In 1995, Sun Corporation of America heavily restructured in the face of bankruptcy, and all the company's pending projects were either sold to other companies or cancelled. Former Sunsoft producer René Boutin spoke on Sunsoft's problems before he left the company. Boutin explained in an interview that
it was around this time our Director of Development, David Siller, suddenly announced he was leaving to work for Universal Interactive. Then a short time later, in February 1995, the entire staff was called in for a meeting where Sunsoft's president announced that the company was shutting down effective immediately. They kept on a skeleton crew of four or five people to wrap up operations and facilitate transfer of IP over to Acclaim, but that was it for production, QA, and marketing. By this time, Looney Tunes B-Ball was in QA at Nintendo and we had just gotten Speedy Gonzales to beta, so it was about to go as well.
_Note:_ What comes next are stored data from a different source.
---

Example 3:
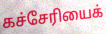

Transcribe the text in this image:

கச்சேரியைக்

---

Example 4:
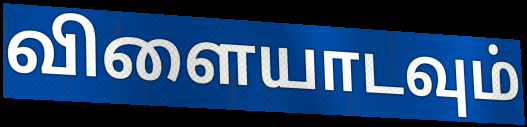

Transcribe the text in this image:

விளையாடவும்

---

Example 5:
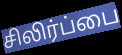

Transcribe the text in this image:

சிலிர்ப்பை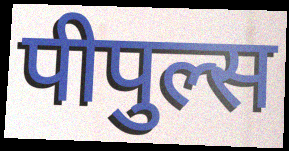
पीपुल्स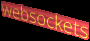
websocketsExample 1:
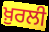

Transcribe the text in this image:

ਖ਼ੁਰਲੀ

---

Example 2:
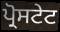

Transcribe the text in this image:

ਪ੍ਰੋਸਟੇਟ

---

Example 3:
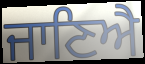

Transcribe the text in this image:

ਜਾਣਿਐ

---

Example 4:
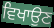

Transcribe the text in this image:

ਵਿਖਾਉਣ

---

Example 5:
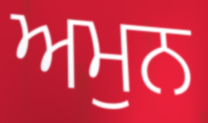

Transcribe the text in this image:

It turned out that Sun Corporation had lost millions on some golf course investment in Palm Springs and it cost us all our jobs.
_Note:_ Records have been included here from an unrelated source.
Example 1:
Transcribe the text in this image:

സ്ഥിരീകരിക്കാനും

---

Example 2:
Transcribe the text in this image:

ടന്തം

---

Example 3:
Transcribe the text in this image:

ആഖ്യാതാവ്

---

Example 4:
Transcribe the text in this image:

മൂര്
Sun Corporation of America resurfaced with rereleases of old Game Boy titles and new video games for the PlayStation and the Game Boy Color. Citing several factors, like yet-another "next generation" console transition, and high overhead production costs, Sunsoft eventually closed its offices in America and Europe, and initiated a re-organization. Sunsoft has continued to operate out of its corporate headquarters in Japan, developing and publishing role-playing video games, pachinko games and mahjong games, and mobile platform titles in partnership with other companies such as NTT DoCoMo and Yahoo!.

On September 14, 2006, Nintendo announced that Sunsoft was a partner on the Wii's Virtual Console. Although this relationship with Nintendo took more than three years to release any games, on December 4, 2009, Sunsoft announced that it was partnering with GaijinWorks to bring Blaster Master to Virtual Console that month for 500 Wii Points. Also as of December 10, 2009, the company has also acquired Telenet Japan's entire game library. On February 6, 2010, Sunsoft announced the release of Blaster Master: Overdrive for WiiWare, 2 days prior to its release. Afterwards, Sunsoft also released Aero the Acro-Bat, Aero the Acro-Bat 2, and Ufouria: The Saga on Virtual Console.
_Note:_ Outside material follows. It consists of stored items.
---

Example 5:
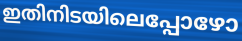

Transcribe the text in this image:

ഇതിനിടയിലെപ്പോഴോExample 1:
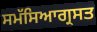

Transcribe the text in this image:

ਸਮੱਸਿਆਗ੍ਰਸਤ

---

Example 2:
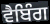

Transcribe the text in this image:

ਵੈਬਿੰਗ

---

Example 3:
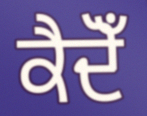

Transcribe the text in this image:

On December 24, 2021, Sunsoft tweeted to its fans asking for suggestions to remake their old games, after a period of relative inactivity in the gaming space. They have since released games based on past IPs as well as licensed some to external developers to revive the brand.

In March 2024, Sunsoft released Ufouria: The Saga 2 on all 9th generation consoles (Microsoft Windows, PlayStation 5, Xbox Series X/S, and Nintendo Switch).

On September 5, 2024, a sequel of the 1992's Gimmick!, Gimmick! 2 was developed by Bitwave Games was released on 8th and 9th gen consoles (Microsoft Windows, PlayStation 4, Xbox One, PlayStation 5, Xbox Series X/S, and Nintendo Switch). That same September, Sunsoft released a selection of retro titles under the collection SUNSOFT is Back!.